_DATA LISTING:_
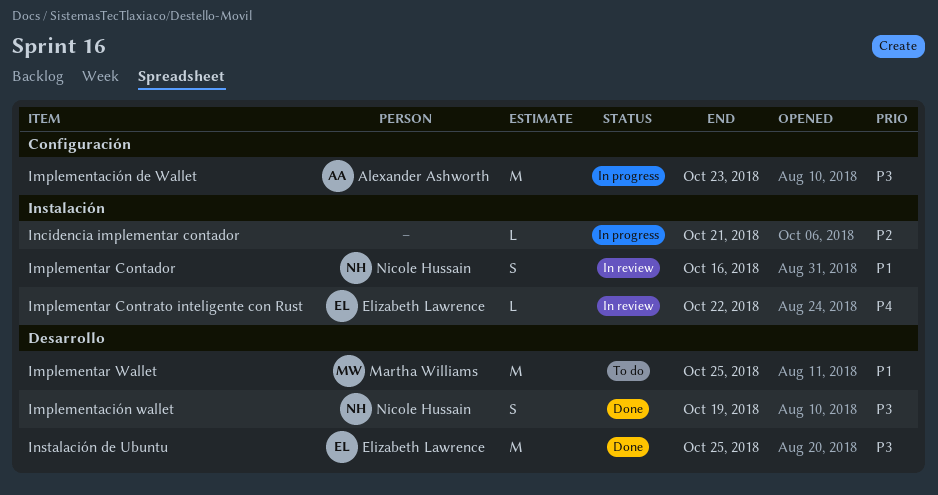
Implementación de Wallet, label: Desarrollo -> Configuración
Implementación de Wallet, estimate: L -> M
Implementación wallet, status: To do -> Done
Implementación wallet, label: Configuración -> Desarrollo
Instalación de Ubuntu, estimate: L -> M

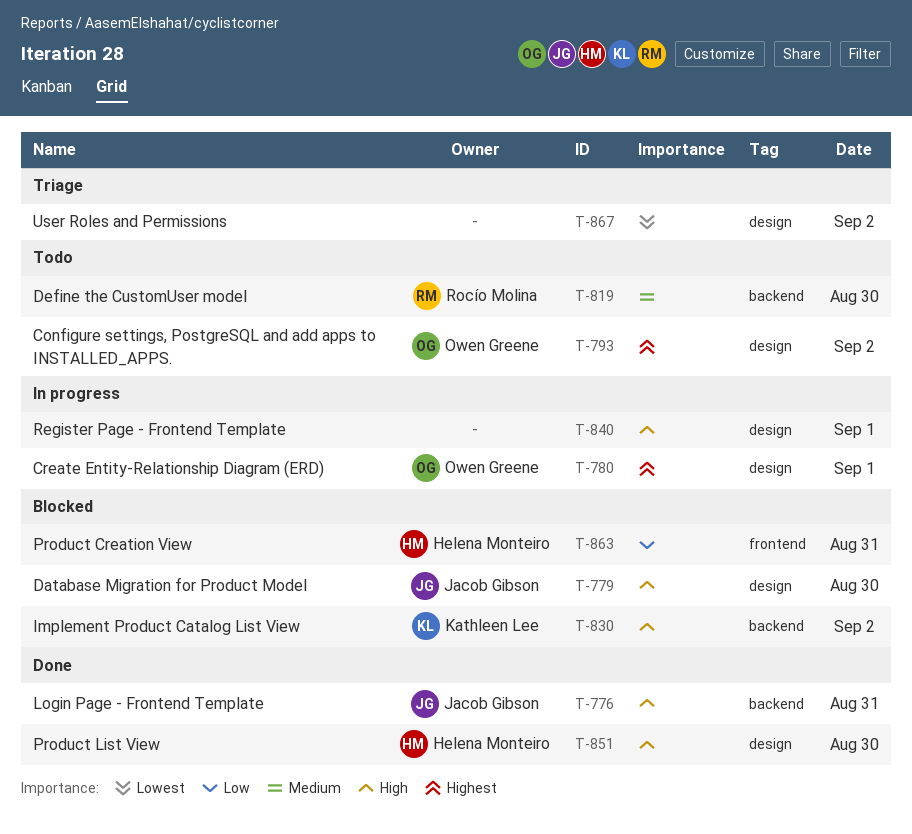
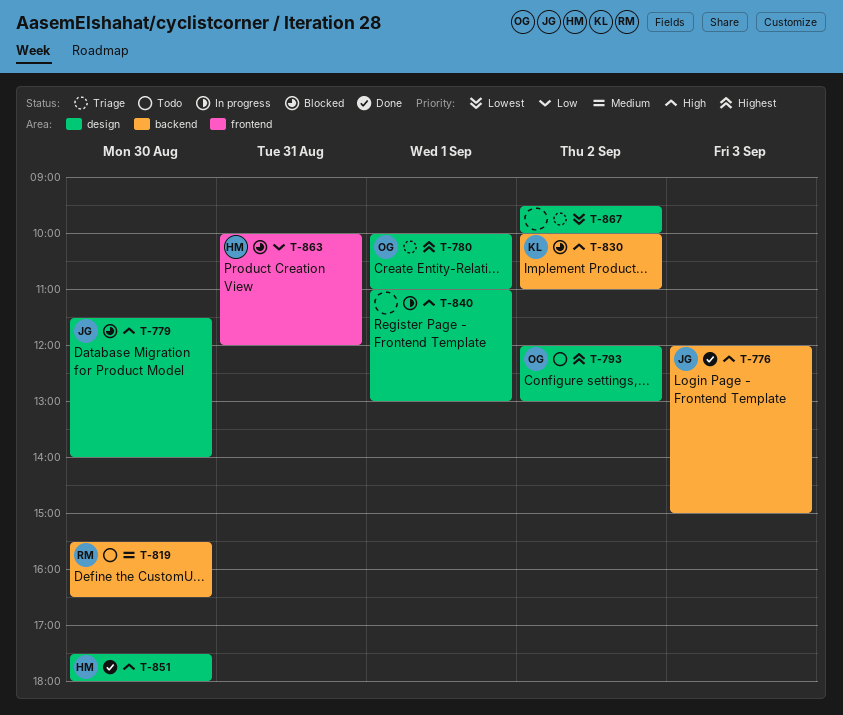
T-776, day: Aug 31 -> Sep 3
T-780, status: In progress -> Triage

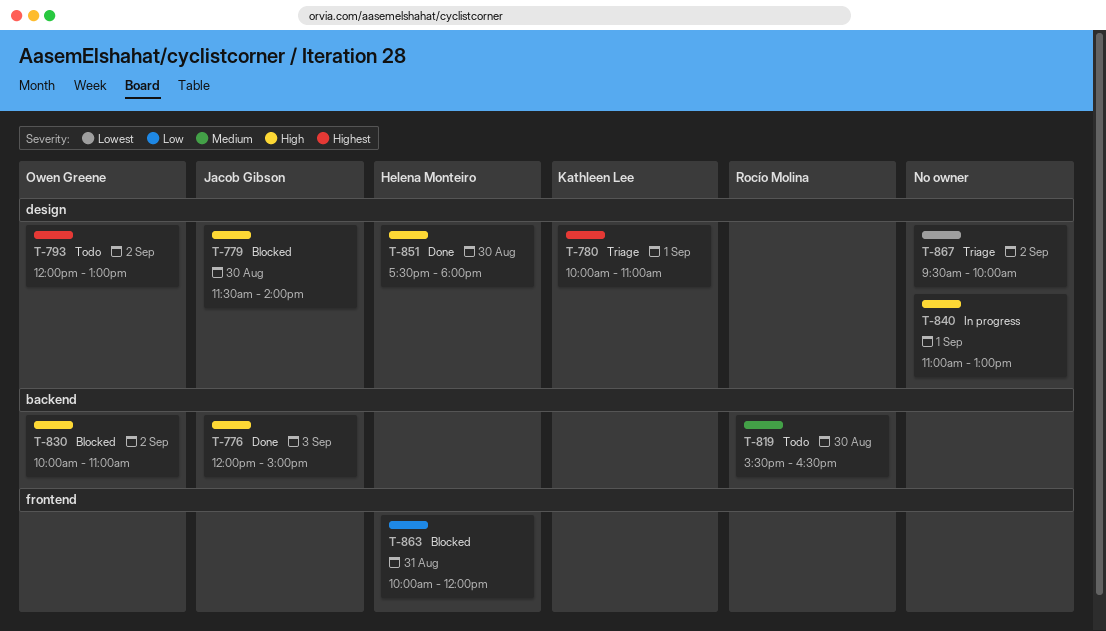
T-780, owner: Owen Greene -> Kathleen Lee
T-830, owner: Kathleen Lee -> Owen Greene

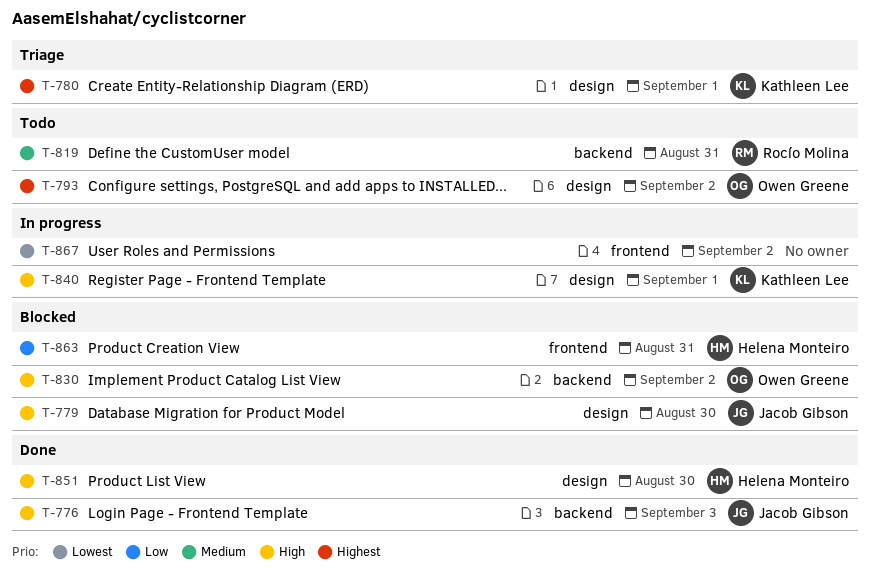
T-819, day: Aug 30 -> Aug 31
T-840, owner: none -> Kathleen Lee
T-867, status: Triage -> In progress
T-867, label: design -> frontend

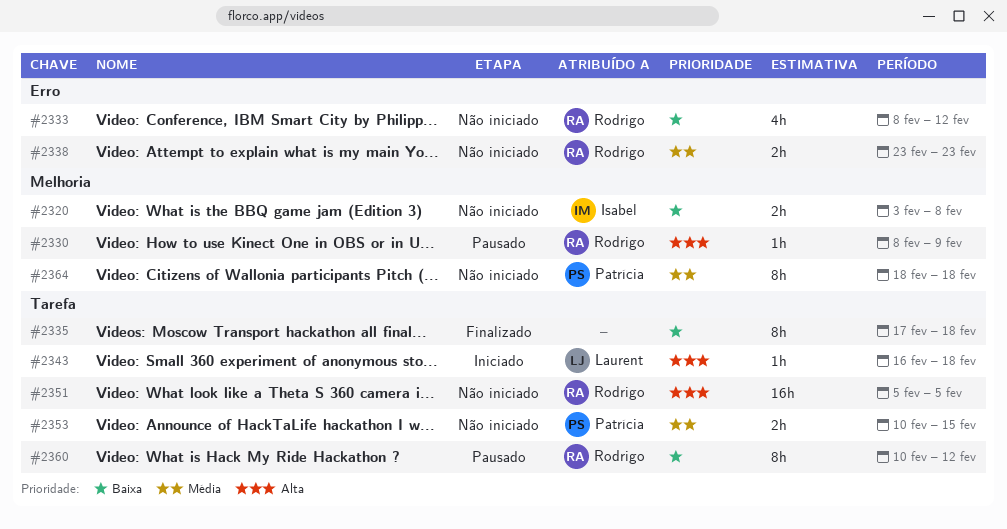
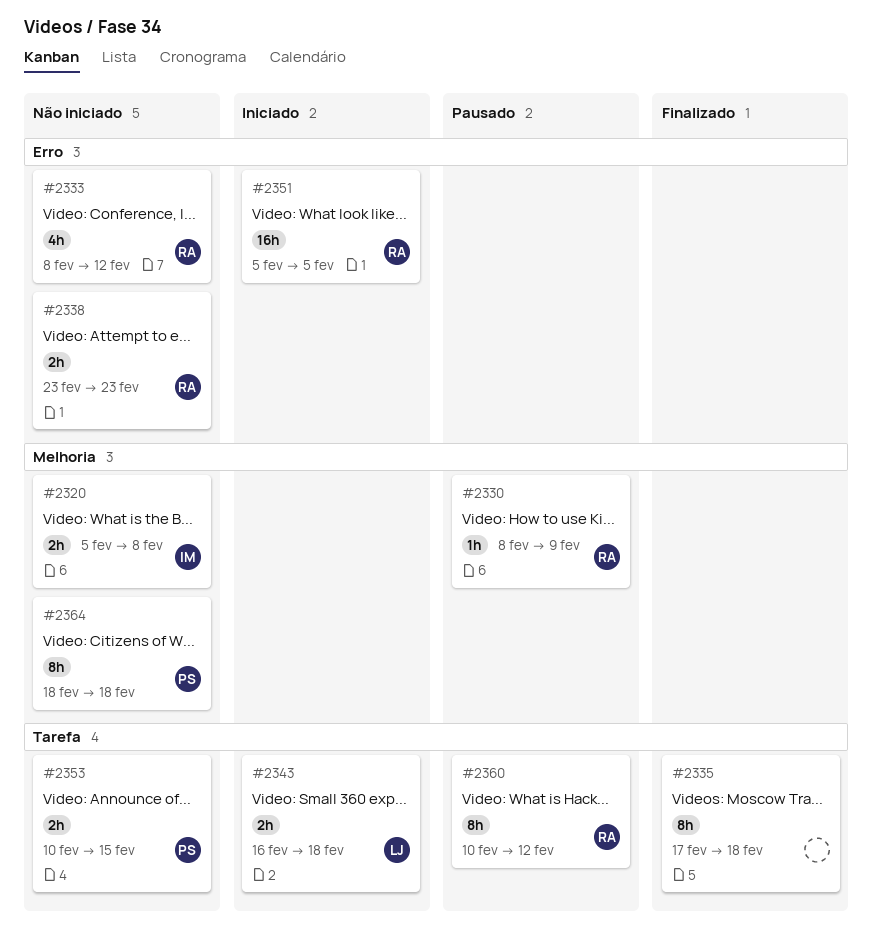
#2320, start: Feb 3 -> Feb 5
#2343, estimate: 1h -> 2h
#2351, status: Não iniciado -> Iniciado
#2351, label: Tarefa -> Erro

_INSTRUCTION:_
The answer must be the exact lines from the line with "Implementación wallet, label: Configuración" to the final line of the data, both ends included, with no pictures.

_FINAL ANSWER:_
Implementación wallet, label: Configuración -> Desarrollo
Instalación de Ubuntu, estimate: L -> M

T-776, day: Aug 31 -> Sep 3
T-780, status: In progress -> Triage

T-780, owner: Owen Greene -> Kathleen Lee
T-830, owner: Kathleen Lee -> Owen Greene

T-819, day: Aug 30 -> Aug 31
T-840, owner: none -> Kathleen Lee
T-867, status: Triage -> In progress
T-867, label: design -> frontend

#2320, start: Feb 3 -> Feb 5
#2343, estimate: 1h -> 2h
#2351, status: Não iniciado -> Iniciado
#2351, label: Tarefa -> Erro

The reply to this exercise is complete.